Urbanizzazione e mutamenti sociali hanno acuito la solitudine degli anziani. Di fronte al rischio di isolamento è necessario ripensare l’abitare per la terza età
Negli ultimi decenni i mutamenti sociali hanno rivoluzionato modi e stili di vita. L’urbanizzazione è stata uno dei motori principali del cambiamento, concentrando un numero sempre più alto di persone in aree ristrette. Un aumento di densità che ha generato sviluppo e opportunità, da un lato, ma che ha anche creato il paradosso di una maggiore solitudine, dall’altro. Nonostante l’estrema vicinanza fisica, sono nate nuove forme di isolamento: dal 2009 oltre il 50% della popolazione mondiale risiede in aree urbane, eppure il tessuto relazionale sembra essersi progressivamente indebolito.
Anche la famiglia è cambiata, sia nella composizione che nel numero medio dei suoi membri. In Italia siamo passati da una struttura prevalentemente tradizionale a una moderna. Secondo l’Istat, dal 1995 a oggi, il numero complessivo delle famiglie è aumentato mentre si è drasticamente ridotto il numero medio dei componenti. Sono diminuite le famiglie più numerose (con 5 o più membri) e si è registrato un incremento di quelle unipersonali, che oggi rappresentano circa un terzo del totale. È il segnale di trasformazioni demografiche e sociali le cui ragioni sono diverse. Da una parte, infatti, c’è l’invecchiamento della popolazione (nel 2025 l’aspettativa di vita in Italia ha raggiunto il suo massimo storico: 83,4 anni), dall’altra il declino della coabitazione intergenerazionale (rispetto al passato è meno comune che diverse generazioni vivano sotto lo stesso tetto). In parallelo c’è stato un significativo cambiamento nelle relazioni di coppia. Sono diminuiti i matrimoni e cresciute le convivenze, mentre l’aumento di separazioni e divorzi ha contribuito alla formazione di nuovi nuclei familiari composti da una sola persona. A completare il quadro il calo della fecondità, che ha ridotto il numero complessivo di nuclei familiari con prole.

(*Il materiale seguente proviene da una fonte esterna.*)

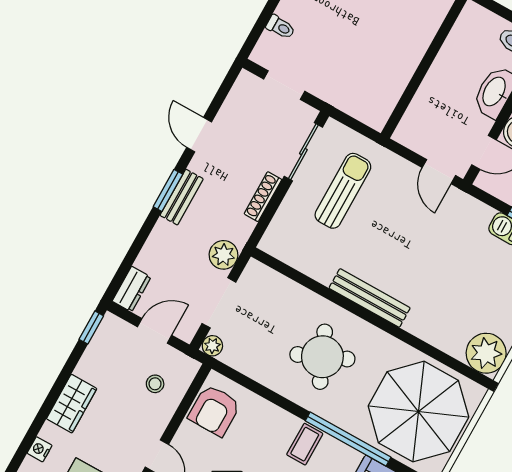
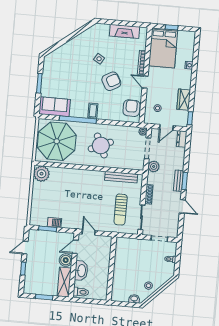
bench: (370, 298) -> (121, 177), moved
wardrobe: (72, 404) -> (184, 100), moved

Siamo di fronte ad un’evoluzione demografica che ha trovato la sua espressione nell’aumento della popolazione anziana. Nel 1961 gli anziani in Italia erano 4,8 milioni (il 9,5% della popolazione), oggi con oltre 14 milioni (il 24,7%, dati Istat 1° gennaio 2025) siamo il Paese più longevo dell’Ue. Con un invecchiamento così rapido, tra denatalità e transizione demografica, il rischio è che la solitudine diventi un sottoprodotto dell’anzianità. Lo stesso aumento dei nuclei familiari unipersonali tra gli anziani è un allarme sociale che non può essere ignorato. Attualmente, il 10,8% dei nuclei familiari in Italia è composto da over 75 che vivono soli, e le proiezioni Istat indicano che questa percentuale salirà al 15% entro il 2043. Questa crescente solitudine non è un mero dato statistico, ma si traduce in una maggiore incidenza di malattie fisiche, depressione e declino cognitivo.
In un contesto demografico che vede sempre più anziani privi di reti di sostegno, serve un cambio di rotta. Viviamo in contesti urbani solo all’apparenza stimolanti. Ospitano un gran numero di esseri umani, ma privi di relazioni vere. Viviamo in città fatte di umanità distanti fra loro e dai volti sfumati, di “non luoghi” dell’esistenza, di spazi di passaggio dove le generazioni anziché incontrarsi e raccontarsi finiscono per perdersi in un labirinto di anonimato, senza più riconoscersi l’una nell’altra. In un’epoca in cui il bisogno di connessione e comunità si scontra con una crescente frammentazione sociale, possiamo ripartire dal modo in cui viviamo e interagiamo. L’emergenza richiede una riprogettazione del nostro modo di abitare la terza età, cercando soluzioni abitative innovative che siano capaci di ricostruire legami, partecipazione e garantire un invecchiamento attivo e dignitoso.
Che occorra adottare misure per rendere le città più inclusive per i senior, lo sostiene anche l’ultimo rapporto dell’Ocse, Cities for All ages. Nei prossimi anni la popolazione over 65 dei 35 Paesi che vi aderiscono passerà dal 20,9% del 2020 al 27,9% del 2040. Senza politiche adeguate, le città rischiano perdita di produttività, aumento della spesa pubblica e incremento dell’isolamento. Per evitarlo occorre lavorare – tra le altre cose – a soluzioni abitative che favoriscano coabitazione e invecchiamento in casa. Proprio come il cohousing. Vanno ripensati gli spazi abitativi e le relazioni interpersonali per colmare questo divario. Il cohousing per anziani emerge allora come una soluzione abitativa chiave, capace di contrastare gli effetti dannosi dell’isolamento.